Spanning the 1978 Dirty Protest that grew out of the ongoing Blanket Protest as Republican inmates demanded to treated as political prisoners rather than criminals to the 1981 hunger strike begun by Sands, McQueen structures his film into three bare boned parts.

The first focuses on Stuart Graham’s prison guard, checking his car for bombs before he drives to work, his knuckles permanently grazed and blooded from the beatings he inflicts along with his brutal colleagues.

The second affords a backdrop to the ongoing conditions and intents in H Block as a new arrival is shown the ropes and instructed on methods of rebellion by an IRA veteran (Liam McMahon). However, their storyline fades into the background as Sands’ takes prominence, following his decision to starve through to his emaciated death 66 days later.

Central to this is a static 20 minute dialogue between Sands and a priest (Liam Cunningham) as they set out their opposed political, spiritual, and ethical stances on the strike. It’s a compelling piece of theatre. Rather less so as cinema.

A last minute lapse into poetic sentimental cliche that pairs the dying Sands’ memories of childhood with images of birds flying free undermines McQueen’s rigour, but there’s no denying the fierce power and artistic vision that drives his determinedly provocative and harrowing film. Whether audiences are ready to embrace the debate is another matter.

MIDNIGHT MEAT TRAIN * * *
Cert 18 98 mins
It’s been 13 years since Candyman, the last adaptation from the work of Clive Barker, author of Hellraiser and the UK’s leading horror writer. That was loosely based on a story in his Books of Blood, and that too provides the source for this stylish offering from Japanese director Ryuhei Kitamura.

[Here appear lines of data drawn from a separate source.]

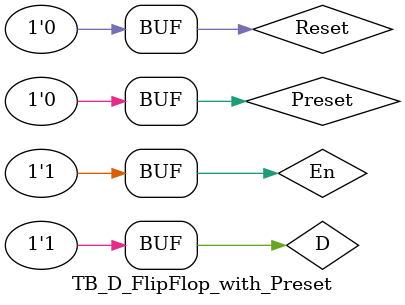
<source format=v>
`timescale 1ns/1ns

module D_FlipFlop_with_Preset(Clk, En, Reset, Preset, D, Q, Qbar);

input Clk, En, Reset, Preset, D;
output reg Q, Qbar;

always @(posedge Clk or posedge En or posedge Reset or posedge Preset) begin
	if(Preset) begin
		Q <= #95 1'b1;
		Qbar <= #95 1'b0;
	end
	else if(Reset) begin
		Q <= #95 1'b0;
		Qbar <= #95 1'b1;
	end
	else if(Clk & En) begin
		Q <= #95 D;
		Qbar <= #95 ~D;
	end
	else begin
		Q <= #95 Q;
		Qbar <= #95 Qbar;
	end
end

/*
input Clk, En, Reset, Preset, D;
output Q, Qbar;

wire NotClk, NotD, U3_Out, U4_Out, U5_Out, U6_Out, U7_Out, U8_Out;

NOT_1bit RESET(.A(Reset), .Out(ResetIn));
NOT_1bit PRESET(.A(Preset), .Out(PresetIn));
NOT_1bit U1(.A(D), .Out(NotD));
NOT_1bit U2(.A(Clk), .Out(NotClk));

NAND3_1bit U3(.A(ResetIn), .B(D), .C(Clk), .Out(U3_Out));
NAND3_1bit U4(.A(PresetIn), .B(NotD), .C(Clk), .Out(U4_Out));
NAND3_1bit U5(.A(PresetIn), .B(U3_Out), .C(U6_Out), .Out(U5_Out));
NAND3_1bit U6(.A(ResetIn), .B(U4_Out), .C(U5_Out), .Out(U6_Out));

NAND2_1bit U7(.A(U5_Out), .B(NotClk), .Out(U7_Out));
NAND2_1bit U8(.A(U6_Out), .B(NotClk), .Out(U8_Out));
NAND3_1bit U9(.A(PresetIn), .B(U7_Out), .C(Qbar), .Out(Q));
NAND3_1bit U10(.A(ResetIn), .B(U8_Out), .C(Q), .Out(Qbar));
*/
endmodule

 

module TB_D_FlipFlop_with_Preset();

reg En, Reset, Preset, D;
wire Clk, Q, Qbar;

Clock_100 CLOCK(.Clk(Clk));
D_FlipFlop_Preset DFF(.Clk(Clk), .En(En), .Reset(Reset), .Preset(Preset), .D(D), .Q(Q), .Qbar(Qbar));

initial begin
	D = 1'b1;
	Reset = 1'b1; En = 1'b0; Preset = 1'b0;
	#100;
	Reset = 1'b0; En = 1'b1; Preset = 1'b0;
end
endmodule

</source>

Looking to secure a place in a prestigious New York art gallery exhibition, photographer Leon (Bradley Cooper) takes to the night time streets looking to capture the truth of the city’s underbelly. It’s a quest that leads to him obsessively stalking the mysterious unnamed butcher (Vinnie Jones) who he believes responsible for the disappearance of a woman he photographed getting on to a train.

The more he sees and the deeper he digs, the more he becomes convinced the man’s a psychotic killer, re-enacting hideous murders from a century before. Eventually, following him on to the titular train, he discovers the horrifying truth as he sees him killing and, literally, butchering his victims, hanging like animal carcasses from hooks in the carriage. Meanwhile, his girlfriend (Leslie Bibb) and best friend, are pursuing their own investigations, unaware of the dangers they face.

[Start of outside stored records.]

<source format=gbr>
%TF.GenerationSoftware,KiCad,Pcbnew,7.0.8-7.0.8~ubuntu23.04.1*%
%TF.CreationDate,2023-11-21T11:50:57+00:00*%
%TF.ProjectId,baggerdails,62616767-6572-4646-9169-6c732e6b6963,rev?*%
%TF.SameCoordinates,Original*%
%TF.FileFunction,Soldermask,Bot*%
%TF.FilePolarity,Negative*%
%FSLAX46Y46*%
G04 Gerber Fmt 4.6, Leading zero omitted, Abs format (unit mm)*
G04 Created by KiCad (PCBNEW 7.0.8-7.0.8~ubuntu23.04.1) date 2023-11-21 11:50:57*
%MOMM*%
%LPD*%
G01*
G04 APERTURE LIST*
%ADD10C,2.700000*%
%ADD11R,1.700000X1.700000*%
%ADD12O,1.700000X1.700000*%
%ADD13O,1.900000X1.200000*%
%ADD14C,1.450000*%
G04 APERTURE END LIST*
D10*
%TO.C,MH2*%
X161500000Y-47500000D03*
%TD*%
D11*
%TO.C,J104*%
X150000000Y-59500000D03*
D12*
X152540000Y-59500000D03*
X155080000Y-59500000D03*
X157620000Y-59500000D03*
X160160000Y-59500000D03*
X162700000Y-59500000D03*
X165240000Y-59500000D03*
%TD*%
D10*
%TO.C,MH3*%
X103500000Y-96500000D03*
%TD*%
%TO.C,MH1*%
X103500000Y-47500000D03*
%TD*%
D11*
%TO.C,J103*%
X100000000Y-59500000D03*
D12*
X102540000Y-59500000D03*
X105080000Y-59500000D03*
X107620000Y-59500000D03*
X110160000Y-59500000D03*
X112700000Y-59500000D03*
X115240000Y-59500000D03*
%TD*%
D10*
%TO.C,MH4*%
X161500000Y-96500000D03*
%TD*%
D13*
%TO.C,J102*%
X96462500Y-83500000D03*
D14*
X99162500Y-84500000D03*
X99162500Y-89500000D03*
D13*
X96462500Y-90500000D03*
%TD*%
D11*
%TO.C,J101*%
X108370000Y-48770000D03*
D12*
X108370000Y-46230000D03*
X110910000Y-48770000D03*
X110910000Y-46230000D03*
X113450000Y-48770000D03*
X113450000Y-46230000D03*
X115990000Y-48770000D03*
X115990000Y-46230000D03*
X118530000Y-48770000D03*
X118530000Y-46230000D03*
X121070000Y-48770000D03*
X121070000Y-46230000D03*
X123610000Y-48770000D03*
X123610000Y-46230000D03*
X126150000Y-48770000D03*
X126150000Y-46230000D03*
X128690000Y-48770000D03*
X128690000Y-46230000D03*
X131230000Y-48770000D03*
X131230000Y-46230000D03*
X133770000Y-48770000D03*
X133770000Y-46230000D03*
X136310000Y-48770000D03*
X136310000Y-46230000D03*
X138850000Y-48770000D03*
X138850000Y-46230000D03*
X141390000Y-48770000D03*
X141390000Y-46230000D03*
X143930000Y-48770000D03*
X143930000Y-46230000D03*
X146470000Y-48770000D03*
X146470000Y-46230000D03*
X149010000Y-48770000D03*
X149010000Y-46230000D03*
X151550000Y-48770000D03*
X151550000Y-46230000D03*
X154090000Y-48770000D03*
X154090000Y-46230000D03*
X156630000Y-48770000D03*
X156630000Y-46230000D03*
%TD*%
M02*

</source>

Like many of Barker’s works, it’s essentially about descent into madness while the last act revelations about the reason for the meat gathering return to his familiar HP Lovecraft inspired social allegories of dark, hidden worlds coexisting alongside or within our own.

As such, it gets a touch incoherent as explanations are unfurled amid fetid bones, but, with a gloweringly terrifying worldless turn from Jones, tenderiser and meat hook in hand, it certainly delivers the scares and breath-halting suspense along with graphic lashings of blood and ripped flesh. More than enough to keep you away from Snow Hill in the early hours.